Could it be that we’ve finally figured out the point of The Wasteland? (I’m claiming Eliot as an American, by the by. He was born here, so he’s ours). Is it that we’ve finally found ourselves among “a heap of broken images, where the sun beats/And the dead tree gives no shelter, the cricket no relief/And the dry stone no sound of water.”? Is it that we’ve swung away from a discussion of our interactions, economic and social, with each other to a new movement of self-examination? Eliot was pointing out, among other things, that we find ourselves lost in a place where the old explanations no longer make any sense, and all of the old comforts are no longer available. The indefinable is the issue.

I find this whole idea, that what we face now as a society is not an inability to interact with others, but is an inability to define, understand and, therefore, accept what’s happened to us as human beings while we were off pursuing other things (wealth, power, God, love, whatever), fascinating. The question is not whether we are, because who can answer that without being glib? The question is what we are as individuals, and the authors, musicians and artists that seem to hold my attention more are the ones who seem to recognize that. I really don’t care how much money is in my bank account (that would seem obvious to anyone who knows what those of us in this line of work make). I do care that what defined the world for our parents, our parents’ parents, and so on, no longer makes sense and I’m at a loss for anything that does.

I named Palahniuk in my original post as someone who’s work I have paid attention to for a number of reasons. One of those was a line that stuck with me the moment I read it, one that says a lot about what I think we now face: “Our Great War is a spiritual war. Our Great Depression is our lives.” A little emo? Yeah, but he’s right. And what I love more about that line than the observation is that there are no answers contained therein. Hell, there aren’t even answers contained in the book it comes from. He doesn’t even try to offer any. In fact, he goes out of his way to create a character that’s so lost he ends up biting his own critique. What does that say about us?

What does it mean that more and more of us no longer take comfort in the basic political and economic luxuries afforded the West, those comforts that kept our parents and our parents’ parents from waking up at 3 a.m. screaming? In the clearest example of what cable television can do to talent, one of my favorite political maxims was generated by a man who Comedy Central made out to be a boorish lout. Doug Stanhope has a bit about the disillusion comes to when you think about what bureaucracy has done to the basic social contract. I paraphrase, kinda: “They say, ‘Give a man to fish, he eats for a day.’ Teach a man to fish… and he has to get a fishing license, but he doesn’t because it costs too much and the line’s too long. We aren’t free. We’re born free, we get screwed out of half of it and we wave miniature flags to celebrate that fact.” What does the fact that I get where he’s coming from say about me, or the group of people in the club during the recording of that bit that burst into thunderous applause?

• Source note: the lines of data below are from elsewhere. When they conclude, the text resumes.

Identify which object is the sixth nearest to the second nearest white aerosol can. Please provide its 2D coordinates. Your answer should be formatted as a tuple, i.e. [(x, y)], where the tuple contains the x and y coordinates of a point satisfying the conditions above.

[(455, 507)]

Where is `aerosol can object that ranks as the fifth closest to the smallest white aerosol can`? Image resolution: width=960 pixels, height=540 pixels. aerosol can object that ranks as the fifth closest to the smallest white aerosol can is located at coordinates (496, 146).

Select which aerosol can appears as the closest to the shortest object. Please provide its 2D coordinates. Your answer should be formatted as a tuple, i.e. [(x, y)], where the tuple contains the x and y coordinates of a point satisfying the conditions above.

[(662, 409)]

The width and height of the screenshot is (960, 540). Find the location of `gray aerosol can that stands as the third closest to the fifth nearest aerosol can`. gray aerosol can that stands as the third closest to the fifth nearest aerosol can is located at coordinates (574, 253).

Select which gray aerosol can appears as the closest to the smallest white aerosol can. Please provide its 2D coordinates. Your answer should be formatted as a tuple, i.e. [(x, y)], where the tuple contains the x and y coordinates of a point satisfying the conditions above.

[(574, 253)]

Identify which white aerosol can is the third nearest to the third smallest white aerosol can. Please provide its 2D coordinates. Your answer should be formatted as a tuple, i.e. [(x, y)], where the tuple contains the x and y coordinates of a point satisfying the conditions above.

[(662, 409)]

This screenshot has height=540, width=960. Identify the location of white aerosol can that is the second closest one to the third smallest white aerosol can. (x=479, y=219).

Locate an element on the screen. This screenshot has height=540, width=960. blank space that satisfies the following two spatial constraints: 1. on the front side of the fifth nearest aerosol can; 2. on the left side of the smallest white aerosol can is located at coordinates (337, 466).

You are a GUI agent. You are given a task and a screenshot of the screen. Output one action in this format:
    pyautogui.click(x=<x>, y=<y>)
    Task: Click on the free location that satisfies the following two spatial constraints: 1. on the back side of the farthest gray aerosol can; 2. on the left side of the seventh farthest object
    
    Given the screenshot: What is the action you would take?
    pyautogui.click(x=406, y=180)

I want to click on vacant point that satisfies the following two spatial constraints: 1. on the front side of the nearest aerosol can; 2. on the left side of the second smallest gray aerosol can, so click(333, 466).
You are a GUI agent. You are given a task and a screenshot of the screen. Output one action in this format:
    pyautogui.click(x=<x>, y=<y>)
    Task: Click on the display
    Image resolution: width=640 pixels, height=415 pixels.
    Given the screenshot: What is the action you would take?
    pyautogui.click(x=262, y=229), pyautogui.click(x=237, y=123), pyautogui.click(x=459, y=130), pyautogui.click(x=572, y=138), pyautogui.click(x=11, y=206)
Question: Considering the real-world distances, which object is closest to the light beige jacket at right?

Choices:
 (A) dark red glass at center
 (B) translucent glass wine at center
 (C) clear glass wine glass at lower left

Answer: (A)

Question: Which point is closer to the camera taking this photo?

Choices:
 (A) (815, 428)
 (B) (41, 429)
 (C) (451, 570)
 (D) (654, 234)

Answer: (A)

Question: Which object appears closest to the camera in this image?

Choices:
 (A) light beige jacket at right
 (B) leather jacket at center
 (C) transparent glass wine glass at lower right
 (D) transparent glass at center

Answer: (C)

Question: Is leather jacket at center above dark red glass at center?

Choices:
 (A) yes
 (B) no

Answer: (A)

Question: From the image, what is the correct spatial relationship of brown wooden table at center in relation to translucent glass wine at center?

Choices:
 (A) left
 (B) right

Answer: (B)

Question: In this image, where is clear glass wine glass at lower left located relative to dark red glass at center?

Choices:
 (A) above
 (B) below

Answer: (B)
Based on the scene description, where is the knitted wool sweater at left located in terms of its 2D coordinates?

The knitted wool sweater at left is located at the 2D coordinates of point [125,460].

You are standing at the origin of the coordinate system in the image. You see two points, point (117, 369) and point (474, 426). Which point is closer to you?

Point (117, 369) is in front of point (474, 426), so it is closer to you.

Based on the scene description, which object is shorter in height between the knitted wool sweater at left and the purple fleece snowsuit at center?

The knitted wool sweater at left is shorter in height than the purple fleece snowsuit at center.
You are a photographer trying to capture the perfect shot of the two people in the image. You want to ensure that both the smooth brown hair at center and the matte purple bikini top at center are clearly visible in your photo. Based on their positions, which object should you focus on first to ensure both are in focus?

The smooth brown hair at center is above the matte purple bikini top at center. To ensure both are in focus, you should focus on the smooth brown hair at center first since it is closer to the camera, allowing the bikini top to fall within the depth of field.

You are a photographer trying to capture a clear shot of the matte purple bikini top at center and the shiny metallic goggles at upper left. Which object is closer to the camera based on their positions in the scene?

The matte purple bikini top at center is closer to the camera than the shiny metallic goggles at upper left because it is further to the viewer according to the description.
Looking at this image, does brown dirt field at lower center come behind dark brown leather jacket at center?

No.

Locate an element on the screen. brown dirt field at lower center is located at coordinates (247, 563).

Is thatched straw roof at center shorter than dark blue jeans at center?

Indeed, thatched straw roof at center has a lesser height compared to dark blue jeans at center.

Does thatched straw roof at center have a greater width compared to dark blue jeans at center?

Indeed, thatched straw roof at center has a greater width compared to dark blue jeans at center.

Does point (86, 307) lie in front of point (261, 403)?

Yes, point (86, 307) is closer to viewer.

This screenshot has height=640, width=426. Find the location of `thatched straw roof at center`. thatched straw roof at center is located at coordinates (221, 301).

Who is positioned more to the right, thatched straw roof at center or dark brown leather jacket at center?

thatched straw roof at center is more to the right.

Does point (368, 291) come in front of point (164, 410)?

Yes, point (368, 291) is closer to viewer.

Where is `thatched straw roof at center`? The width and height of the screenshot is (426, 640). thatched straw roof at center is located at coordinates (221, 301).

(This is the one and only blog post, hopefully ever, that will have quoted both T.S. Eliot and Doug Stanhope.)

Skip, I think you nailed it with “slim hope.” The two modes of thought about what drives the world are utterly divergent. Gender, race and class are poor yardsticks for measuring what holds the human race back these days (I confess, I stole that thought from an Against Me! song). Perhaps I’m wrong. Maybe there is something definable in what moves the world in the post-modern era. But if we are still, as we humans have ever been, chasing “absolute truth,” doesn’t it make sense that we’d be unable to put a name to it? Have we finally figured out that there is no such thing? Are we scared yet? I am.

I’ll leave you with that. Before I sign off, I do have to point out that I really am enjoying this. It makes me feel like good old Dr. Sam Johnson. Now there was an Englishman with something to say.